Дина не знала, что и ответить. Она чувствовала себя по-настоящему неловко. Наконец, она решилась посмотреть ему в глаза, в глубине надеясь увидеть того, прежнего Самуэля, что на протяжении стольких лет был другом ее мужа.

– Ты нехорошо поступаешь, – сказала она. – Оставить жену и детей... Что ты за человек после этого, Самуэль?

– Я никогда не пытался казаться лучше, чем есть, но должен признаться, что совершил ошибку, женившись на Мириам, она не заслуживает того, чтобы страдать из-за меня. Я не могу тебя обманывать, ты же знаешь, что я никогда не был в нее влюблен; да, я был к ней привязан, и мы были счастливы, но я никогда по-настоящему ее не любил.

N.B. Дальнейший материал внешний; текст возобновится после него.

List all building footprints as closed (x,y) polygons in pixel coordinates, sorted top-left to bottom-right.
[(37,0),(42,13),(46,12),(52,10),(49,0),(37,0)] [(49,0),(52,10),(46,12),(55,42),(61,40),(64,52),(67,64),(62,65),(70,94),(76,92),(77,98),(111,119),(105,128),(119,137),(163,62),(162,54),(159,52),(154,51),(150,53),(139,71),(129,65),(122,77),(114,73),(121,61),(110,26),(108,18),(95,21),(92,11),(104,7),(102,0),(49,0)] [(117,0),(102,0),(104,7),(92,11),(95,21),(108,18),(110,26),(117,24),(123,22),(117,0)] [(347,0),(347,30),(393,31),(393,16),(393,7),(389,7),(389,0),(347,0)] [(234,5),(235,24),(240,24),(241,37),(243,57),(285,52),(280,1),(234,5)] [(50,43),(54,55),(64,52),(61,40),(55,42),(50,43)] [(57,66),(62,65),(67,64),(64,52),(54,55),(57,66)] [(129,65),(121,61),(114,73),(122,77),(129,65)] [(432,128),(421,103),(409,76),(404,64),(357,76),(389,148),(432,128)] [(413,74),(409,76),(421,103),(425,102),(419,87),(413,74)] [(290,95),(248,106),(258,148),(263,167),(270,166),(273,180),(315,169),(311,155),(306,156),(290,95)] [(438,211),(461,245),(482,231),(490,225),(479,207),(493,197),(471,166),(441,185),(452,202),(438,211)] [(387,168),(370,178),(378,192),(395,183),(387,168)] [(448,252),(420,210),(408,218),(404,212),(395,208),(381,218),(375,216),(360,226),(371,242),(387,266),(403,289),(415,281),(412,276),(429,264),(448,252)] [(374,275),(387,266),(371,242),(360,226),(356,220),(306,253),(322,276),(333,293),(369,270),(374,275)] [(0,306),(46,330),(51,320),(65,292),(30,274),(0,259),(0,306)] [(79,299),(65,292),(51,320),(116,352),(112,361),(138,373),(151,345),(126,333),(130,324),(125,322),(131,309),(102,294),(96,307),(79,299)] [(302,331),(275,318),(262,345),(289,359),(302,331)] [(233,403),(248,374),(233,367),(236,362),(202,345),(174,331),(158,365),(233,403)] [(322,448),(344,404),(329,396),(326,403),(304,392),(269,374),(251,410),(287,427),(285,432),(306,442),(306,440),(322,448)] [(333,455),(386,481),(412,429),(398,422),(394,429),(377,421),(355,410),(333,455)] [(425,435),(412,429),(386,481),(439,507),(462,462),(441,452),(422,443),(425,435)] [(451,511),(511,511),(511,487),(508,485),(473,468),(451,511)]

– Но если ты знал об этом и все равно женился, то должен нести ответственность за свой выбор. Или ты думаешь, что раз ты не был в нее влюблен, это снимает с тебя вину? Вот скажи, Самуэль, так ли уж необходимо было привозить сюда эту женщину?

– Я хотел, чтобы Константин и Катя увидели Палестину. Ты не представляешь, что сейчас творится в Европе. Гитлер превратил жизнь немецких евреев в настоящий ад. Все, кто только может, стараются уехать из Германии. Мы с Константином делаем все возможное, чтобы британские власти открыли въезд в Палестину для всех желающих. Здесь они смогут найти дом.

– Это моя земля, Самуэль, земля моих предков, а также моих детей и внуков, – ответила Дина. – Она не может вместить евреев со всего света.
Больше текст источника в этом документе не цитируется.